In 2009, the EPA declared this a Superfund site, now one of 114 in New Jersey. The state has the highest number of sites eligible for federal dollars for cleanup. It’s one of the major programs under an agency formed nearly five decades ago by then President Richard Nixon.
Over the years, environmentalist have criticized the EPA for not doing enough in some situations. They also recognize in those 47 years that there are reasons to compliment the agency as well.
And especially now, says Congressman Frank Pallone and others as they stood near the contaminated beach bemoaning the Trump administration proposing to slash the EPA’s budget by nearly a third and not replacing EPA employees who take buyouts.

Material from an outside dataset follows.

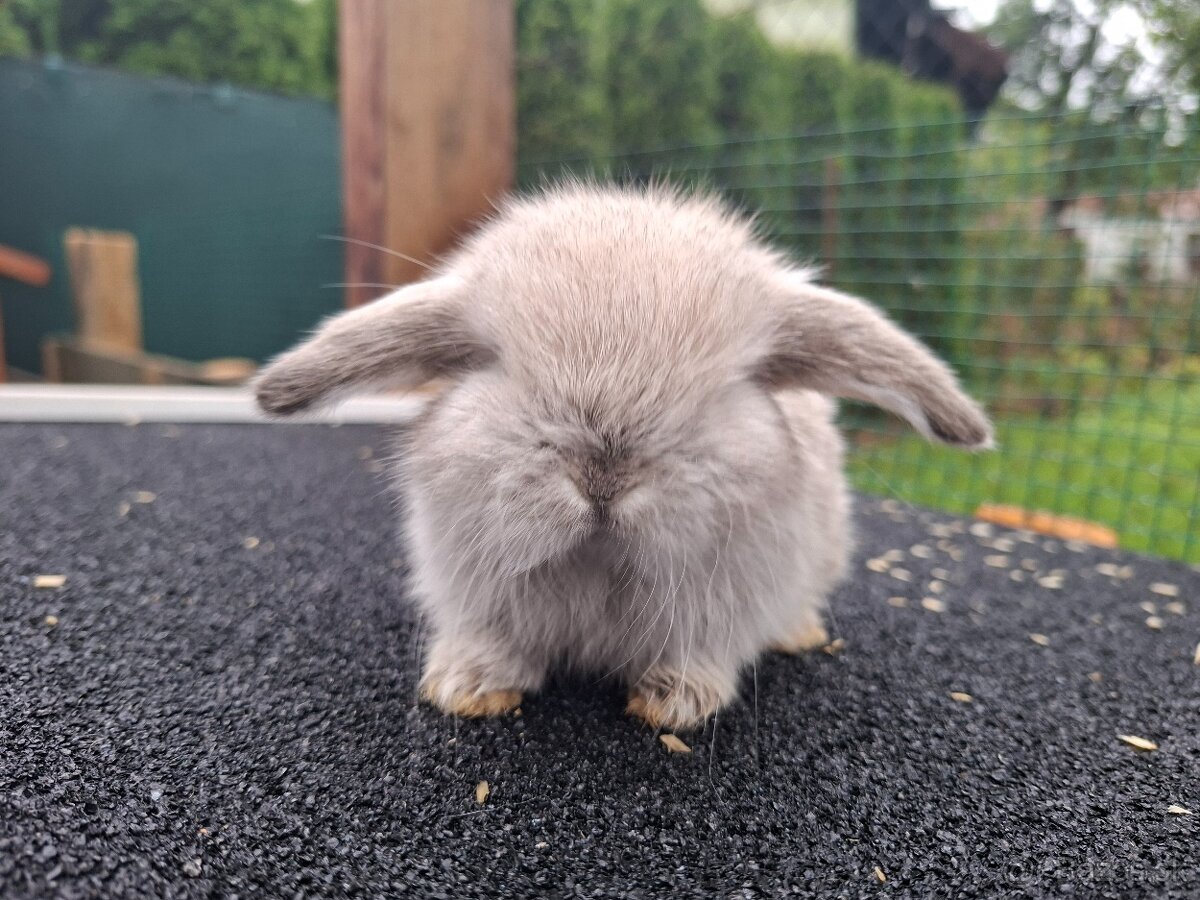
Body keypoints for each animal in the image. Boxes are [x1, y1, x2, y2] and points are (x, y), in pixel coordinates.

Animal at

“Maybe you get the money to actually do the cleanup, but if you don’t have personnel within the EPA that will actually effectuate the cleanup, than even having the money per se may not do you any good because there’s no money to carry out the law,” said Pallone.
“One third cuts to the Superfund program at EPA will make a huge significant impact in New Jersey,” said Executive Director of NY/NJ Baykeeper Debbie Mans.
“That’s the whole problem with this president, it’s all about tweeting and not about leading,” said Sierra Club Executive Director Jeff Tittel.
Environmentalists say the defunding of the EPA has what they call the “science-doubter-in-chief’s” fingerprints all over it, based on what he’s said and tweeted, such as, “We should be focused on clean and beautiful air, not expensive and business closing global warming — a total hoax.”
“We are at that critical time. This is probably the most important time in 47 years for the future of the environment in this country for the future of the EPA and they are all hand and glove together. And when you look at the attacks. they are talking about eliminating 50 percent of the scientists in EPA. So the only science that President Trump will follow is Koch brothers political science, I mean that’s the danger,” said Tittel.
Environmentalists say bipartisanship helped create the EPA, but the lack of it today threatens the environment and funding for the agency.
“Right now, our congressional delegation on the Republican side has been silent on this issue. They have been unwilling to come out and say they are going to stand up against the EPA budget cuts. And really that’s what we’re asking,” said Director of Environment New Jersey Doug O’Malley.
Environmentalists say when former Superfunds sights are restored to clean air, water or land it paves the way for economic growth and they hope to prove that here as well.